It’s the Pattern

If you’ve been having the same fight over and over again, you might be surprised to learn that it’s not about the dishes. Or the phones. Or the kids.

Decades of research from Dr. John Gottman suggest that the topic is usually not the real issue. What matters much more is the pattern couples can fall into during conflict.

What trips us up?

Gottman identified the four communication patterns (known as The Four Horsemen) that tend to repeat themselves and derail arguments:

Criticism – attacking your partner’s character (“You never help around here

Defensiveness – protecting yourself instead of listening (“That’s not true, I did it yesterday”)

Contempt – sarcasm, eye-rolling, or disrespect (“Wow, you’re unbelievable”)

Stonewalling – shutting down or withdrawing (silence, leaving the room, checking out)

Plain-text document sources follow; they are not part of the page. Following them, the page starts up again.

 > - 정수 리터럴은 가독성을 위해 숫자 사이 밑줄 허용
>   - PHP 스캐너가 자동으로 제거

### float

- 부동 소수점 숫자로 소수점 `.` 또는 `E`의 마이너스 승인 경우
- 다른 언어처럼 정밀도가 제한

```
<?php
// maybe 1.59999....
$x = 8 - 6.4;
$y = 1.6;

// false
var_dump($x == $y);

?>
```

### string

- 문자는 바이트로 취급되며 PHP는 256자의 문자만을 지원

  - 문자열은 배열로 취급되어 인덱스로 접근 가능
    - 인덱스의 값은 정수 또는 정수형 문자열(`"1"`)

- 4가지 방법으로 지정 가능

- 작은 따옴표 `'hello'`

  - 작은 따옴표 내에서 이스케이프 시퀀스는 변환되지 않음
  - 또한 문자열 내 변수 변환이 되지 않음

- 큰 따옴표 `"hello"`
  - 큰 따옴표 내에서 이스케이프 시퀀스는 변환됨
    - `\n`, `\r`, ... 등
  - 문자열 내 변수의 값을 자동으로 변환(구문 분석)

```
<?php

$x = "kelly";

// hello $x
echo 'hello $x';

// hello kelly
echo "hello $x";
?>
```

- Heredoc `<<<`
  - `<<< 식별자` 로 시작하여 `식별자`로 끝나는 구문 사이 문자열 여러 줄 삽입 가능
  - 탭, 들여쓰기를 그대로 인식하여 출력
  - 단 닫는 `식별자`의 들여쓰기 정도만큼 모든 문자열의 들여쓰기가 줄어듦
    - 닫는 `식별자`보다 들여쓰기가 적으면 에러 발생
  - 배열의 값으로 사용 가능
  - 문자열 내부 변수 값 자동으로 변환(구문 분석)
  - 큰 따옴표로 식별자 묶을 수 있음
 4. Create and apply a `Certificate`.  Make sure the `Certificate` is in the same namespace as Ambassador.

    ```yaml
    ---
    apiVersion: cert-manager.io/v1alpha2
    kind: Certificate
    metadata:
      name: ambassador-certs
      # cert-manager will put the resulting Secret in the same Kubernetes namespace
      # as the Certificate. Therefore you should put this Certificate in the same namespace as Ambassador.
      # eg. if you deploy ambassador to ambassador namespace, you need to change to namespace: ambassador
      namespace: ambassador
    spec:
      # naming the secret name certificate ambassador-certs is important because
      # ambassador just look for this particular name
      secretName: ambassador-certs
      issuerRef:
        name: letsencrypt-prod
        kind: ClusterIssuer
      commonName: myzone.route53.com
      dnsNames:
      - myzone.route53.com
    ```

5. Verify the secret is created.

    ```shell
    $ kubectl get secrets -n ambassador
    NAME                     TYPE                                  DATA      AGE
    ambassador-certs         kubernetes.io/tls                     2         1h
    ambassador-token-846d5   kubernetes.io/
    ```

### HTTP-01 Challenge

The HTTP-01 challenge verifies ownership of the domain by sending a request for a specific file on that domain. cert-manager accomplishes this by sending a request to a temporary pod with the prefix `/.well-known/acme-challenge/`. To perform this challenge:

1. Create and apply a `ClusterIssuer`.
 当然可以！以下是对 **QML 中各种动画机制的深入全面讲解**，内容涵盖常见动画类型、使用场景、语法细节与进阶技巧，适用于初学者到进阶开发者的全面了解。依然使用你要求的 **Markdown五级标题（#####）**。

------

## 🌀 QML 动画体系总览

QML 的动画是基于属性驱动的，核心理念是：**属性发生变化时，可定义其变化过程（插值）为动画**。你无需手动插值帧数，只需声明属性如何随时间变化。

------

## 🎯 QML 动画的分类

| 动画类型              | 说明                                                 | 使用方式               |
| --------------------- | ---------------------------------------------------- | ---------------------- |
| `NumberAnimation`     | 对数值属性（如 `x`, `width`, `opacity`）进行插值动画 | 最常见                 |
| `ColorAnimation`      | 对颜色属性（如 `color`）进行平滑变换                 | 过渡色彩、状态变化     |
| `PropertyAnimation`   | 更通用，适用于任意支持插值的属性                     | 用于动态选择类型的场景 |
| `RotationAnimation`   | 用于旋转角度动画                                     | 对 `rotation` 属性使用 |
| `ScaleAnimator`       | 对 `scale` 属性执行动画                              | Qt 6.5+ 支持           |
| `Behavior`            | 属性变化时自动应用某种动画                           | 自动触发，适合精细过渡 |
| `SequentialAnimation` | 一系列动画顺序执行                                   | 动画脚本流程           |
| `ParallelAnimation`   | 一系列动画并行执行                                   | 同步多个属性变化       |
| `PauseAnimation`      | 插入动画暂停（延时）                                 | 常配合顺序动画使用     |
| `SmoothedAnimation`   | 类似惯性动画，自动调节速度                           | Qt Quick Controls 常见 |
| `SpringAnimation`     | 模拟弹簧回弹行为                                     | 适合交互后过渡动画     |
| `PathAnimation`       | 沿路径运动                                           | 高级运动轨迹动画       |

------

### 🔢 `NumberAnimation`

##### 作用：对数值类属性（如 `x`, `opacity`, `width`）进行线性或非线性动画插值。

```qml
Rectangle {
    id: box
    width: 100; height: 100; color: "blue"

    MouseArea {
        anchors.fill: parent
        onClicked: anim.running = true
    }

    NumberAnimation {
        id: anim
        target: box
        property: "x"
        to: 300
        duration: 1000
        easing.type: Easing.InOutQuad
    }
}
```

Once couples fall into this pattern, conversations tend to escalate quickly. One partner criticizes, the other gets defensive, the tension rises, one or both withdraw. One client described it as “a feeling like we’re on a runaway train, and we cant use the brakes”. Usually the pattern takes us far down the tracks before we can even recognize it. It doesn’t seem to matter what the issue is, we argue in the same way, with the same inevitable negative outcomes.

Why do we behave this way ?

When something important feels at stake to us – like feeling disrespected, taken for granted, or not listened to, we each tend to default to what couples therapist Terry Real describes as our “losing strategies.”
These include:
 trying to be right (“I’ve read the parenting books, you haven’t”)
 controlling your partner (“just do it like I’ve told you”)
 unbridled self expression (“I’m just saying how I feel”)
 retaliating (“fine, I wont talk to you either”)
 withdrawing (“yeah, whatever”)

Most of us can recognize at least one of these strategies within ourselves, for example one partner is more likely to escalate (being right) and the other is more likely to pull away (withdrawing). Over time we get stuck in these roles.

We develop these strategies over the course of our lives as ways to protect ourselves, but while any of the strategies may protect us personally in the moment, ultimately they damage connection because they lead to the Four Horsemen, which we know from the Gottman research to be the biggest predictors of relationship demise.

A Way to Think About Conflict

As I talked about in last week’s email, conflict in relationships is inevitable, and a way to help you have productive conflict is to begin paying attention to what your losing strategy might be and how this contributes to the pattern between you and your partner.

Once you can see the pattern, you’re no longer doomed to repeat it.